L’œil, dans son numéro de janvier, décomptait alors pas moins de 21 expositions autour de l’impressionnisme dans le monde, dont la majorité en Europe et en Amérique du Nord, et s’interrogeait : les expositions autour de l’impressionnisme, dont on sait qu’elles fonctionnent très bien, ne sont-elles que des machines à sou ? Non, bien sûr, répondent les spécialistes car chaque nouvelle exposition apporte un éclairage nouveau sur un aspect de l’impressionnisme. Fort bien, mais dans le fond tout cela est simple affaire de spécialistes. Comment se fait-il que le grand public s’y rue à chaque fois ? Est-il si passionné par les découvertes sur la manière dont Monet traitait l’habillement, sur les rapports de l’impressionnisme à la politique, à l’écologie, à l’économie ? On peut en douter.
« Et l’on admet enfin que le bénéfice intellectuel et spirituel de ces pèlerinages est à peu près nul : cette agitation n’est que le produit d’une idolâtrie repoussante et finalement dangereuse, écrit Jean Clair ».
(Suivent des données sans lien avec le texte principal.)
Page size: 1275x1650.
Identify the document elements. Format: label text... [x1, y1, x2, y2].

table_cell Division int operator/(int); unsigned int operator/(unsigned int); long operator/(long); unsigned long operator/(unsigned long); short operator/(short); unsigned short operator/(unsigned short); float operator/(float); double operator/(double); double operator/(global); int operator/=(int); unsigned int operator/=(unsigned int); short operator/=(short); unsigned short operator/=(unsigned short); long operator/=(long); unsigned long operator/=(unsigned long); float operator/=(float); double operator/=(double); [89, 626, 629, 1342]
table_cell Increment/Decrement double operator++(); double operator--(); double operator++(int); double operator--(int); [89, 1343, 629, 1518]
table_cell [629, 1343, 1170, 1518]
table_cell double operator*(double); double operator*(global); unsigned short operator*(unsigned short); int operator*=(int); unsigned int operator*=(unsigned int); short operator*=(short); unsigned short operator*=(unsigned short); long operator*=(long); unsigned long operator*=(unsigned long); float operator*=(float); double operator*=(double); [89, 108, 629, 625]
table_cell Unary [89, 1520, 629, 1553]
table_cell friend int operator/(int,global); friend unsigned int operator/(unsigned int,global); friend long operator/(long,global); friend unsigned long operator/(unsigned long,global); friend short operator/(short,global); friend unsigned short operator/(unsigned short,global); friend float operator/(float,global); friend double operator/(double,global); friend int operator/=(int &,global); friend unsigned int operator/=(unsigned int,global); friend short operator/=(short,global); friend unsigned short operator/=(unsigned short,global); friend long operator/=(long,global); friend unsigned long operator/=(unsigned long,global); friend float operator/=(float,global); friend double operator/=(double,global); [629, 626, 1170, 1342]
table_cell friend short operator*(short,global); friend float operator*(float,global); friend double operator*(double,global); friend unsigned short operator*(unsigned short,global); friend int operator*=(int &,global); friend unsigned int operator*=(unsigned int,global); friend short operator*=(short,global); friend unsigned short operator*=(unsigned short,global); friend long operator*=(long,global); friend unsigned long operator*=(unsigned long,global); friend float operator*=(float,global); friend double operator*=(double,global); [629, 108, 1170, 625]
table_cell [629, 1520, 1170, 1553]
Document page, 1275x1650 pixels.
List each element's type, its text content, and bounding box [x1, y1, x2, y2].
Car que retirent ces grappes d’adolescents avachis, les écouteurs vissés dans les oreilles, qu’on trimbale à longueur de journée au musée d’Orsay ? Que retirent les masses agglutinées qui défilent devant les grandes expositions en mangeant du pop corn et en braillant dans toutes les langues de Babel ? Rien, elles tuent le temps simplement et la société préfère qu’elle le tue ainsi que dans la violence. Mais l’art dans tout ça ? L’art vivant ? Où est-il passé ? On révère des artistes morts depuis longtemps ou des spéculateurs qui se disent artistes parce qu’ils vendent leurs « œuvres » à des prix exorbitants, alors qu’ils ne nous apprennent rien d’autre sur notre époque que ce que nous savons déjà : elle éprouve autant de haine que d’envie pour les riches parvenus qui sont ses icônes.
Toute forme de sacralisation est dangereuse en ce qu’elle fait naître des tabous, des interdits et des rituels collectifs qui placent sous le coup de la violence populaire ceux qui la refusent. Or, il y a une sacralisation de l’art contemporain et celui qui le critique se place de facto hors de la cité, prêtant le flanc à toutes sortes de violences. Mais dans le même temps les icônes de l’art contemporain sont constamment menacées de succomber à la vindicte populaire, de déchoir violemment de leur piédestal. Parce que, dans le fond, l’homme de la rue sent bien ce qu’a de factice cette prétention à dominer.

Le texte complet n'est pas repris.